ただ、これが最善手か、といえばそこには賛成しかねています。
思いつくまま、IMFへの出資案よりも効果がありそうな案をふたつ書いてみます。
1.火種への直接消火案
まず危機の発端となったギリシャについて考えれば、「三題噺 欧州危機・アメリカ合衆国独立・日本のデフレ」にも書きましたように、右図表が示す通り、2011年10月時点でギリシャの経済規模はGDP約25兆円・債務総額30兆円と、埼玉県と愛知県の間程度の国の危機であるのに、ギリシャ危機により株式市場だけで776兆円の経済損失が発生していました。
その後、イタリア・ポルトガルなどいわゆるPIIGS諸国全体が危機に巻き込まれ現在に至っています。
イタリア・ポルトガルはギリシャに比べて債務状態はまだ健全ですので、これほど迅速に5兆円のマネーを出せるのなら、IMFにではなく、ギリシャに5兆円(債務総額の2割弱)のマネーを出したのなら、今ほど欧州危機は拡大していなかったでしょう。
更に言えばギリシャの債務損失発生は日本が保証する、と言えば完全に危機は去ったでしょう。
その債務保証額を投資とみればこれによる日本市場への好影響だけで債務保証は十分ペイしたと思います。 ただなぜ日本がそこまでギリシャに肩入れする必要があるのか、と問われれば、返答のしようがありませんけれど。
2.欧州統合促進案
上記1案では、当面の危機は回避されそうです。ただ、本質的問題は残ってしまいます。
欧州問題の本質は、例えば野村アセットマネジメントのウェブサイトの解説記事にも書かれているように、「国際金融のトリレンマ」問題なんですね。
どういうことかといえば、一般に、自由な金融政策を採っている国々で、資本移動も自由であれば、固定相場制は維持できない、ということです。 例えば1997年ころのアメリカとタイなどのアジア諸国は共に自由な金融政策を採っていました。勿論資本移動は自由です。そこにアジア諸国がドルペッグ制を採っていたため、アジア通貨危機が発生しています。

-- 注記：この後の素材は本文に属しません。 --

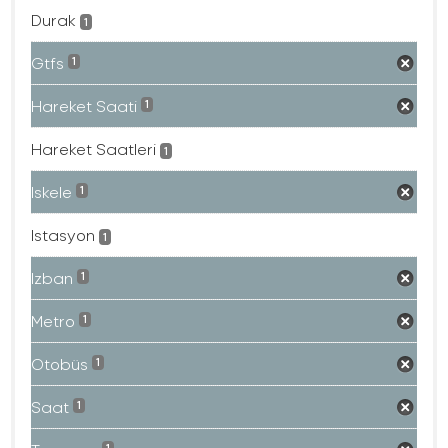
Durak
1
Gtfs
1
Hareket Saati
1
Hareket Saatleri
1
Iskele
1
Istasyon
1
Izban
1
Metro
1
Otobüs
1
Saat
1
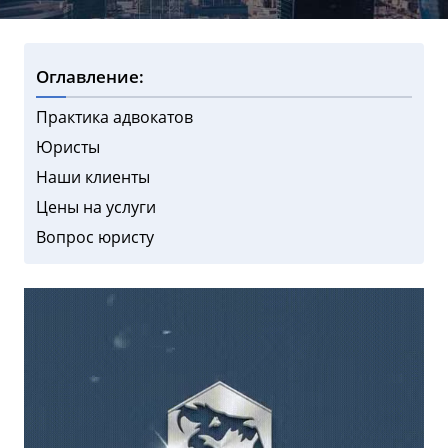
Оглавление:
Практика адвокатов
Юристы
Наши клиенты
Цены на услуги
Вопрос юристу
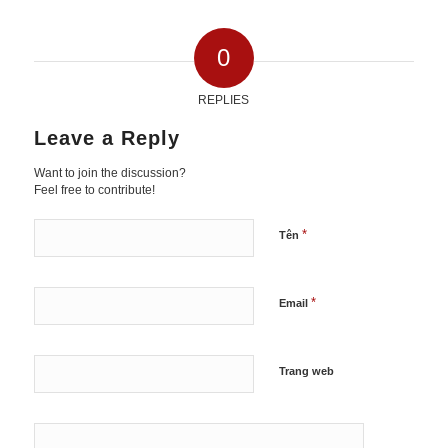
0
REPLIES
Leave a Reply
Want to join the discussion?
Feel free to contribute!
*
Tên
*
Email
Trang web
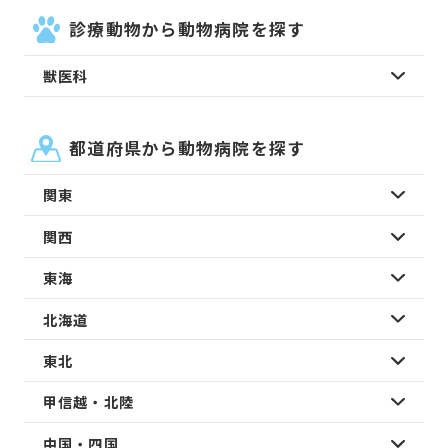
診療動物から動物病院を探す
獣医科
都道府県から動物病院を探す
関東
関西
東海
北海道
東北
甲信越・北陸
中国・四国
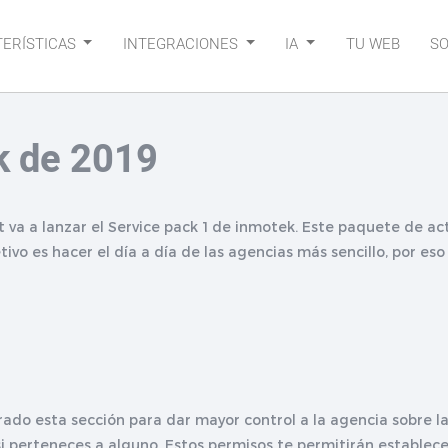
ERÍSTICAS
INTEGRACIONES
IA
TU WEB
S
k de 2019
 va a lanzar el Service pack 1 de inmotek. Este paquete de ac
tivo es hacer el día a día de las agencias más sencillo, por e
ado esta sección para dar mayor control a la agencia sobre l
 si perteneces a alguno. Estos permisos te permitirán estable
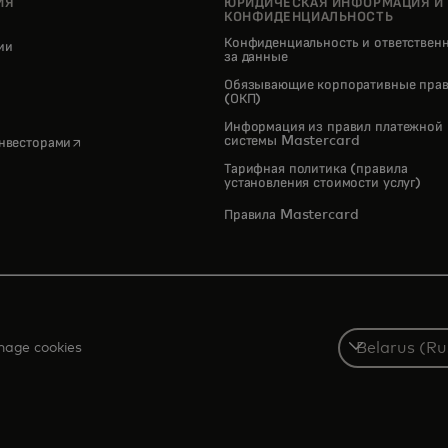
ИЯ
ЮРИДИЧЕСКАЯ ИНФОРМАЦИЯ И
КОНФИДЕНЦИАЛЬНОСТЬ
Конфиденциальность и ответствен
нии
за данные
pens in a new tab
Обязывающие корпоративные прав
(ОКП)
Информация из правил платежной
opens in a new tab
системы Mastercard
инвесторами
Тарифная политика (правила
установления стоимости услуг)
Правила Mastercard
Select
age cookies
a
country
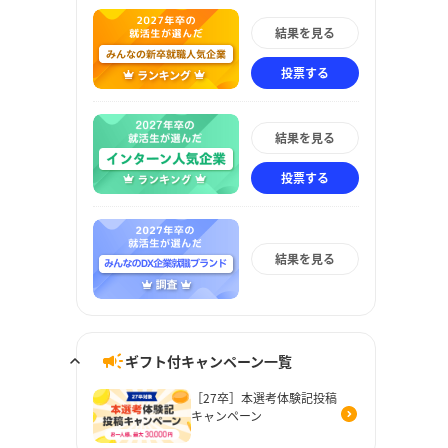
結果を見る
投票する
結果を見る
投票する
結果を見る
ギフト付キャンペーン一覧
［27卒］本選考体験記投稿
キャンペーン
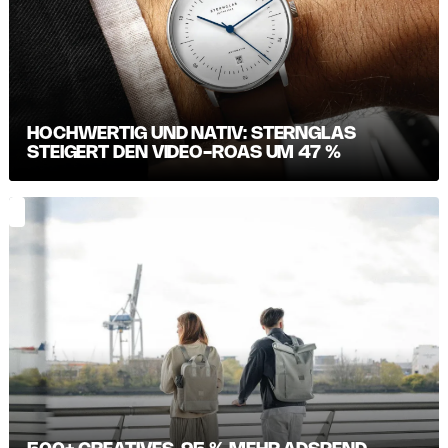
HOCHWERTIG UND NATIV: STERNGLAS
STEIGERT DEN VIDEO-ROAS UM 47 %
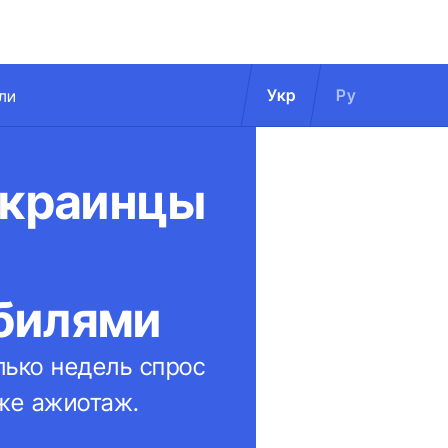
Укр
Ру
ли
украинцы
билями
лько недель спрос
оже ажиотаж.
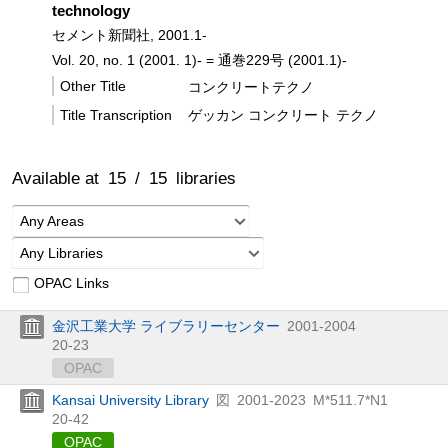
technology
セメント新聞社, 2001.1-
Vol. 20, no. 1 (2001. 1)- = 通巻229号 (2001.1)-
Other Title
コンクリートテクノ
Title Transcription
ゲッカン コンクリート テクノ
Available at
15
/
15
libraries
Any Areas
Any Libraries
OPAC Links
金沢工業大学 ライブラリーセンター
2001-2004
20-23
OPAC
Kansai University Library
図
2001-2023
M*511.7*N1
20-42
OPAC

その後ドルペッグ制を止めたことで危機は去りました。 アルゼンチンも、ペソの減価・インフレを防ぐためにドルペッグをしていた結果、アルゼンチン通貨危機が発生しています。そしてドルペッグを止めて危機を脱しています。*2
要するにEU諸国は現在の枠組みそのものが国際金融のトリレンマを引き寄せる枠組みとなっている、ということです。
そこに日本が5兆円の資金で、危機脱出にどう貢献すべきでしょうか。
筆者は、日本政府が「EUの安定化のために、EU各国政府は独自の金融政策を放棄し、EU中央政府に一本化しませんか。EUが金融政策一本化をするならば、各国の金融関連組織の職員の退職金として日本は5兆円を拠出する用意があります。」と提案したらいいのでは、と思います。5兆円といえば、職員ひとりあたり3000万円払っても17万人分です。

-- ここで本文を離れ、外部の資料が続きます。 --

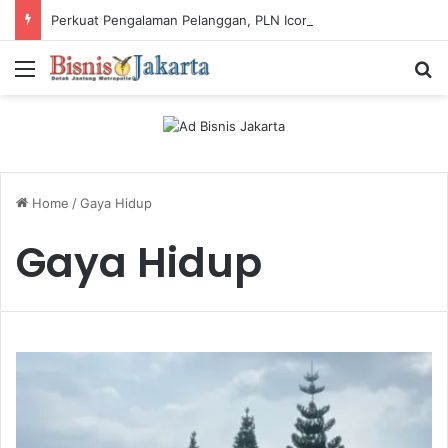
Perkuat Pengalaman Pelanggan, PLN Icon Plus Sabet Tiga Penghargaan CCW 2026
Menu
Ca
Home
/
Gaya Hidup
Gaya Hidup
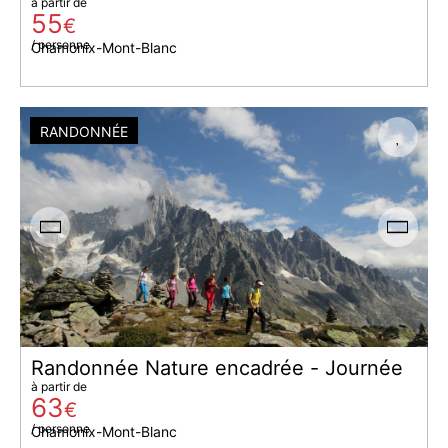
à partir de
55
€
/ personne
Chamonix-Mont-Blanc
RANDONNÉE
Randonnée Nature encadrée - Journée
à partir de
63
€
/ personne
Chamonix-Mont-Blanc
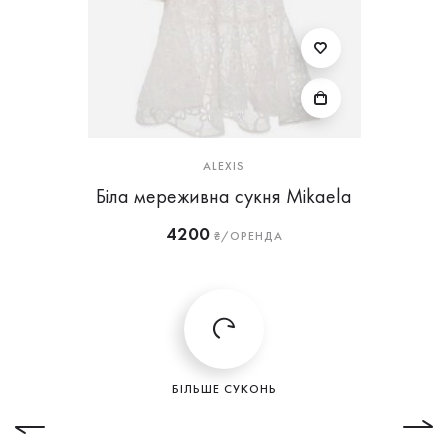
ALEXIS
Біла мереживна сукня Mikaela
4200
₴/ОРЕНДА
БІЛЬШЕ СУКОНЬ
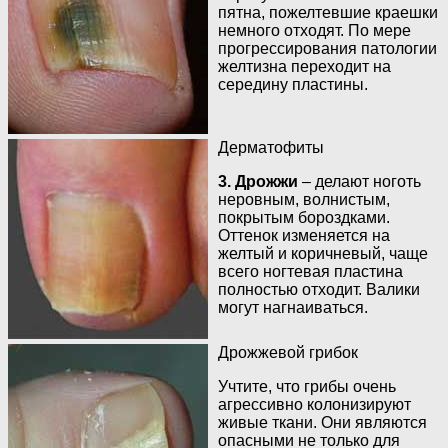
пятна, пожелтевшие краешки
немного отходят. По мере
прогрессирования патологии
желтизна переходит на
середину пластины.
Дерматофиты
3. Дрожжи
– делают ноготь
неровным, волнистым,
покрытым бороздками.
Оттенок изменяется на
желтый и коричневый, чаще
всего ногтевая пластина
полностью отходит. Валики
могут нагнаиваться.
Дрожжевой грибок
Учтите, что грибы очень
агрессивно колонизируют
живые ткани. Они являются
опасными не только для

欧州から見て東の果ての国が、欧州全体を考えて、17万人の政府職員に無償で3000万円をプレゼントする用意がある、と言えばその時、日本の世界的プレゼンスは一躍あがり、それと同時に6兆円ものカネをあったこともない17万人にプレゼントできる日本の経済危機などは誰も信じないウソであることが一瞬で世界に理解されるでしょう。
ところで日本。
政府職員が国家経済の障害となっているのは、日本の方が数段上でしょう。
4月4日、財務省の主税局長が、参議院予算委員会での答弁で、「消費税導入で税収は増えるか減るか」と問われ、「減ります」と即答していました。 国内では財政破綻・年金危機を避けるため消費税導入を叫ぶ「財務省」とは財務省全体ではなく主計局なのだということが浮き彫りになりました。
税収を減らしてでも消費税を導入したり、約5兆円でIMFにOBの椅子をねだったり…。

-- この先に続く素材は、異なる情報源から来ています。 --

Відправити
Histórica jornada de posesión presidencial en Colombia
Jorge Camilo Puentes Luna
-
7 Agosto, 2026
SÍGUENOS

日本でも、1000億円をポンと出して日本を滅びに導く主計局職員などの1000人に1億円の退職金をプレゼントし、二度と国政をかき回さないようにすれば、その1000億円の投資効果はどれほど大きいかわかりません。
西田昌司「参議院予算委員会 質問 2012.4.4
自民党西田昌司議員が財務省主計局長に「消費税増税で税収は?」と尋ね、財務省主計局長が「減ります」と答えるのはビデオ46分目付近です。